A draft of the plan in circulation this week had provided Alaska a major revenue share along with the Gulf Coast states. But the final version introduced last night does not include the Alaska funding, prompting Sen. Ted Stevens (R-Alaska) to say he will oppose the bill.
"He is going to go to the floor and object," said Stevens spokesman Aaron Saunders yesterday. "Alaska should be included in that revenue sharing. Alaska should have all the same rights as all the other states."
Stevens' opposition adds a new twist to delicate efforts to secure the 60 votes needed to overcome a possible filibuster of the bill when it is debated next week on the Senate floor. "In a situation where every vote counts, it further muddies the waters on anyone's vote count chart," said one industry lobbyist.
This source nonetheless believes supporters are likely to win passage of the measure next week, and Stevens also predicted to reporters yesterday that sponsors have enough votes for cloture, his spokesman said. Senate Minority Leader Harry Reid (D-Nev.), speaking before the bill was introduced, yesterday said he hopes to support it.
Environmentalists are hopeful they can block the bill with a coalition of lawmakers who oppose wider drilling and those who may be supportive of more gulf production but are nonetheless wary of sending billions in federal revenues from offshore production to gulf states. In a decade, Louisiana alone could begin receiving more than $650 million per year under the plan, Sen. Mary Landrieu's (D-La.) office said earlier this month.
Several questions remain heading into the floor debate. For one, some Democratic lawmakers have expressed concern that Senate Majority Leader Bill Frist (R-Tenn.) may block them from offering amendments. "We are hopeful that leadership will do the right thing and not deny senators the right to offer amendments," said Bill Wicker, a spokesman for Sen. Jeff Bingaman (D-N.M.), the ranking member of the Senate Energy Committee.
Wicker said Bingaman "has some amendments in mind" but did not provide further detail. An aide to Frist said the amendment picture was not clear last night.

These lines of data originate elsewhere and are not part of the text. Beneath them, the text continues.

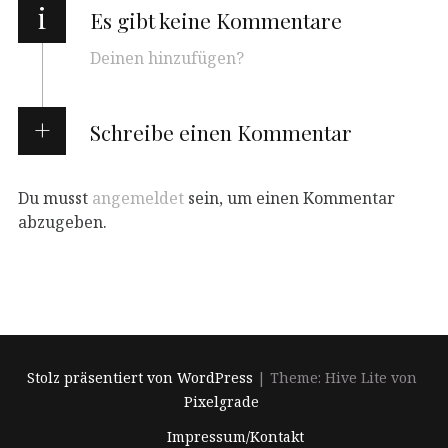
i
Es gibt keine Kommentare
Deinen hinzufügen?
Schreibe einen Kommentar
Du musst
angemeldet
sein, um einen Kommentar
abzugeben.
Stolz präsentiert von WordPress
|
Theme: Hive Lite von
Pixelgrade
Footer-
Impressum/Kontakt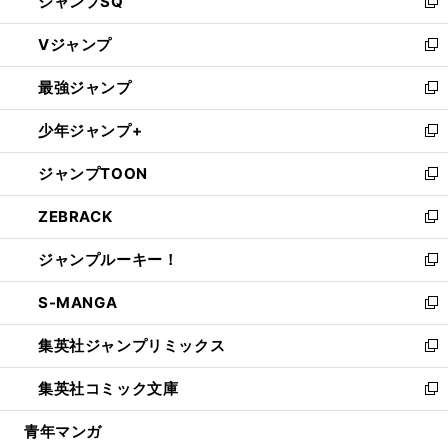
ジャンプSQ
い
新
ウ
し
Vジャンプ
ィ
い
新
ン
ウ
し
最強ジャンプ
ド
ィ
い
新
ウ
ン
ウ
し
少年ジャンプ+
で
ド
ィ
い
新
開
ウ
ン
ウ
し
ジャンプTOON
く
で
ド
ィ
い
新
開
ウ
ン
ウ
し
ZEBRACK
く
で
ド
ィ
い
新
開
ウ
ン
ウ
し
ジャンプルーキー！
く
で
ド
ィ
い
新
開
ウ
ン
ウ
し
S-MANGA
く
で
ド
ィ
い
新
開
ウ
ン
ウ
し
集英社ジャンプリミックス
く
で
ド
ィ
い
新
開
ウ
ン
ウ
し
集英社コミック文庫
く
で
ド
ィ
い
新
開
ウ
ン
ウ
し
青年マンガ
く
で
ド
ィ
い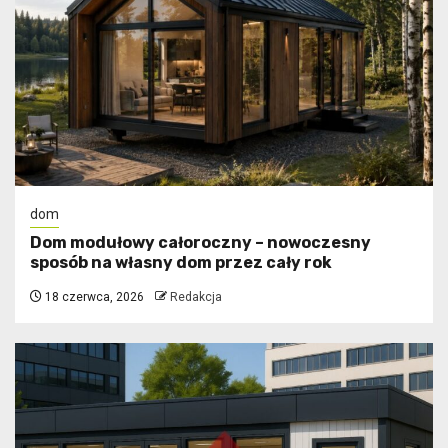
dom
Dom modułowy całoroczny – nowoczesny
sposób na własny dom przez cały rok
18 czerwca, 2026
Redakcja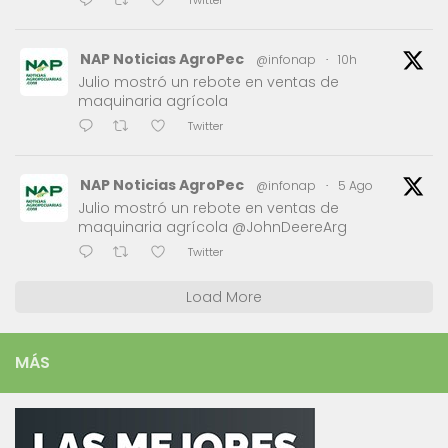
NAP Noticias AgroPec
@infonap
·
10h
Julio mostró un rebote en ventas de
maquinaria agrícola
Twitter
NAP Noticias AgroPec
@infonap
·
5 Ago
Julio mostró un rebote en ventas de
maquinaria agrícola @JohnDeereArg
Twitter
Load More
MÁS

Sources on and off the Hill say Sen. John Warner (R-Va.) is mulling an amendment that would expand offshore leasing beyond what is included in the new bill. He offered legislation earlier this year that would allow states -- notably Virginia -- to "opt-out" of offshore leasing bans and receive a share of offshore revenues (E&E Daily, Feb. 15). His office could not be reached for comment last night.
The Gulf Coast leasing bill introduced yesterday is sponsored by Frist, Landrieu, Sens. Pete Domenici (R-N.M.), Mitch McConnell (R-Ky.), and several other gulf state lawmakers.
Backers laud new energy production chances
The bill would open 8.3 million acres in the Gulf of Mexico to new leasing, sponsors said last night. This includes part of the Lease Sale 181 area, an eastern gulf tract coveted by industry that has largely been withheld from development but is not covered by formal offshore leasing bans.
It also includes a region south of the 181 area that is currently under federal leasing bans, which would be lifted for this tract under the bill. The combined area is estimated to contain 1.26 billion barrels of oil and 5.8 trillion cubic feet of gas, sponsors said. (click here to view a map of the area.)
Under the bill, the Interior Department must lease the 181 area within one year after enactment of the bill and sell leases in the "181 south" area as soon as "practicable."
"Moving toward energy independence is an important step to reducing high energy prices, but it can only be achieved if we work to bring more of America's energy to American consumers," Frist said in a statement last night.
The plan would provide the current gulf producing states -- Louisiana, Texas, Mississippi and Alabama -- 37.5 percent of revenues from leasing in the newly opened areas. Starting in fiscal year 2017, they will also get 37.5 percent of revenues from leases entered into after enactment of the bill in areas of the gulf where leasing is already authorized.
The bill also steers 12.5 percent of federal revenues from the newly opened areas to the stateside Land and Water Conservation Fund, and starting in fiscal 2017 also provides the fund 12.5 percent of revenues from leases entered into after enactment of the bill in currently available gulf areas.
There is a $500 million annual cap on federal spending from the leases in the current planning areas, according to Domenici's office.
The bill includes protections for Florida designed to win backing from that states' senators. It bars leasing east of the so-called military mission line -- about 235 miles from Tampa -- until mid-2022. It also creates a 125-mile buffer from Gulf of Mexico drilling for other parts of the Florida coast until mid-2022, although the buffer is only 100 miles for areas considered part of the "central" Gulf planning area.
Sen. Mel Martinez (R-Fla.) endorsed the plan last week when its outlines were announced. Less clear is the stance of his colleague, Sen. Bill Nelson (D-Fla.). Nelson last week offered cautious support for the Florida protections but stressed he needed to see details of the plan. Also, he is seeking assurances it will not be conferenced with much more sweeping House-passed offshore drilling legislation.
His office could not be reached for comment after the bill's formal introduction last night.